From Fr Ted Crilly

To His Holiness Pope Benedict XVI

Dear your Holiness, your Honour, your formerly Eminence,

I am writing to you on behalf of Dougal. (Fr D. Mcguire, formerly of St Patrick’s College, Maynooth, third class). Now, your Supreme Pontificate, as I am sure a fellow like you will know, it gets awful lonely on this island. There is, to be sure, by way of intimates, only Jack Hackett (who is hardly your picture postcard even when sober), and Mrs Doyle who has all the charm and beauty of a battered fruit cake. Young Dougal is an orphan, in need of guidance and warmth of affection. And I, as the Bishop will have told you, am not getting any younger. Dougal was reading the papers the other day. He can do that quite well now. And he read that in England they are going to have things called Civil Partnerships – a bit like marriages but without the nooky. And young Dougal thought to himself, ‘Now I have few qualities which the world admires; but I am very civil.

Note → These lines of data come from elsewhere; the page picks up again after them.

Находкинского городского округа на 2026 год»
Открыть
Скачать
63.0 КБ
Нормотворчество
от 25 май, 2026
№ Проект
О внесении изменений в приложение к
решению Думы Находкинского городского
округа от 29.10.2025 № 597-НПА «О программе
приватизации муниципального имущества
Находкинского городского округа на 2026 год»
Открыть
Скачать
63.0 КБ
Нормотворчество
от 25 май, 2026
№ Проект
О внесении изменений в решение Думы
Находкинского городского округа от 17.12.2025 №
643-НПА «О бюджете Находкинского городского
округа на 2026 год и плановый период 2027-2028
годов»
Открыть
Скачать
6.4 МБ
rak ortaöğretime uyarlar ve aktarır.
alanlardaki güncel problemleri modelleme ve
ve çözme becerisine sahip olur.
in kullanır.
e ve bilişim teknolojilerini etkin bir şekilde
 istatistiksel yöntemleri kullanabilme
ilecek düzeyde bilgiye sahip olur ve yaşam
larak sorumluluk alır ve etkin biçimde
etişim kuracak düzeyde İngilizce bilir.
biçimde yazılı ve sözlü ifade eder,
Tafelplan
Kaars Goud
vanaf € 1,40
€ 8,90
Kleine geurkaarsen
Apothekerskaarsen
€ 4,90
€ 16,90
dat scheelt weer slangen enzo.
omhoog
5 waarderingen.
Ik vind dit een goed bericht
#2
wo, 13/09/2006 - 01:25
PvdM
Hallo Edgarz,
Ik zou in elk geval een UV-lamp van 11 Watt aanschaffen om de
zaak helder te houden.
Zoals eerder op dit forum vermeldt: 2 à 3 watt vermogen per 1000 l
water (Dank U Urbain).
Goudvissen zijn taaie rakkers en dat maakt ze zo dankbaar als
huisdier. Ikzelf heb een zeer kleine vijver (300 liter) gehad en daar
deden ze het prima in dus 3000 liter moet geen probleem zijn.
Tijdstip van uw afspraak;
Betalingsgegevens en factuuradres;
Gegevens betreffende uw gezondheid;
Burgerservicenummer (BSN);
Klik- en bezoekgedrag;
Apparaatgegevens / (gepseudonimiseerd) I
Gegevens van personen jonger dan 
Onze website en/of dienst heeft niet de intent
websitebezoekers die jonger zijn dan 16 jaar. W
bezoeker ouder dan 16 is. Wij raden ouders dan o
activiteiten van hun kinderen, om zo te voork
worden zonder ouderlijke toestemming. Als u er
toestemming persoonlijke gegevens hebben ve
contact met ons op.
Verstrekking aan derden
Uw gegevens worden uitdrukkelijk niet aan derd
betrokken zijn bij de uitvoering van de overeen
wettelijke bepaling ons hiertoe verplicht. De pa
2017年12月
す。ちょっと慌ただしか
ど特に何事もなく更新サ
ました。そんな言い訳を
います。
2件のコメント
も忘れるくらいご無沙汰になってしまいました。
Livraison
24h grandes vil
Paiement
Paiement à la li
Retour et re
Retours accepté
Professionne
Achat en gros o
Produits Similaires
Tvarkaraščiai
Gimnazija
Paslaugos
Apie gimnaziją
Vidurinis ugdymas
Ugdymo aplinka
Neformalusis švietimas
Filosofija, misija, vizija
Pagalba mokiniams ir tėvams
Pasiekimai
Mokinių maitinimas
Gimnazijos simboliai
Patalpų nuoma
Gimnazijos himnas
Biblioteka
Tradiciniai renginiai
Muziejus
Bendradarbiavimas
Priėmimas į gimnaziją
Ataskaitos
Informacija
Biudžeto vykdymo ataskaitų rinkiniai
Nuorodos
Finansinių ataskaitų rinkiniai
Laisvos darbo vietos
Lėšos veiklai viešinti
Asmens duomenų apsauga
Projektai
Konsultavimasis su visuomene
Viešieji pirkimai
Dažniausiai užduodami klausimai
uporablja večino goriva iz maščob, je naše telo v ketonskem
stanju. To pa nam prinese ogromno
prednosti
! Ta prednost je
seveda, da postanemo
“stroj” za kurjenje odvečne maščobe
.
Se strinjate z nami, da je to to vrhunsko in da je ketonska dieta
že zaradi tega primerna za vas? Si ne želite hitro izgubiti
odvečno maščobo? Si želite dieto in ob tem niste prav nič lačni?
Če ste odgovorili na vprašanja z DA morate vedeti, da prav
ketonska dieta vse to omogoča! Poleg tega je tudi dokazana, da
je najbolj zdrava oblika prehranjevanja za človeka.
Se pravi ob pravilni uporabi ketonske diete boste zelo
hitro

That’s what my mother taught me to be. Wouldn’t that be grand for Ted and me. Then I could be his next of kin when he’s dying in the hospice, and inherit the killing his mother made from the Common Agricultural Policy on the farm in County Wicklow.’ And I thought to myself, your Infallibility, that though Dougal is not very bright, he is very civil. Who could reject a partnership with him, what with the Fair Isle pullies and the carpet slippers and all? So what I was wondering, your Exaltation, is whether we couldn’t just slip over to England and get hitched – no nooky guaranteed – and come back and live happily ever after, without the Bishop knowing.

Yours most abjectly,

Father Ted Crilly

PS. Dougal asks if you are the same Joseph Ratzinger whose mother had the tobacconist’s next to his granny in Waterford.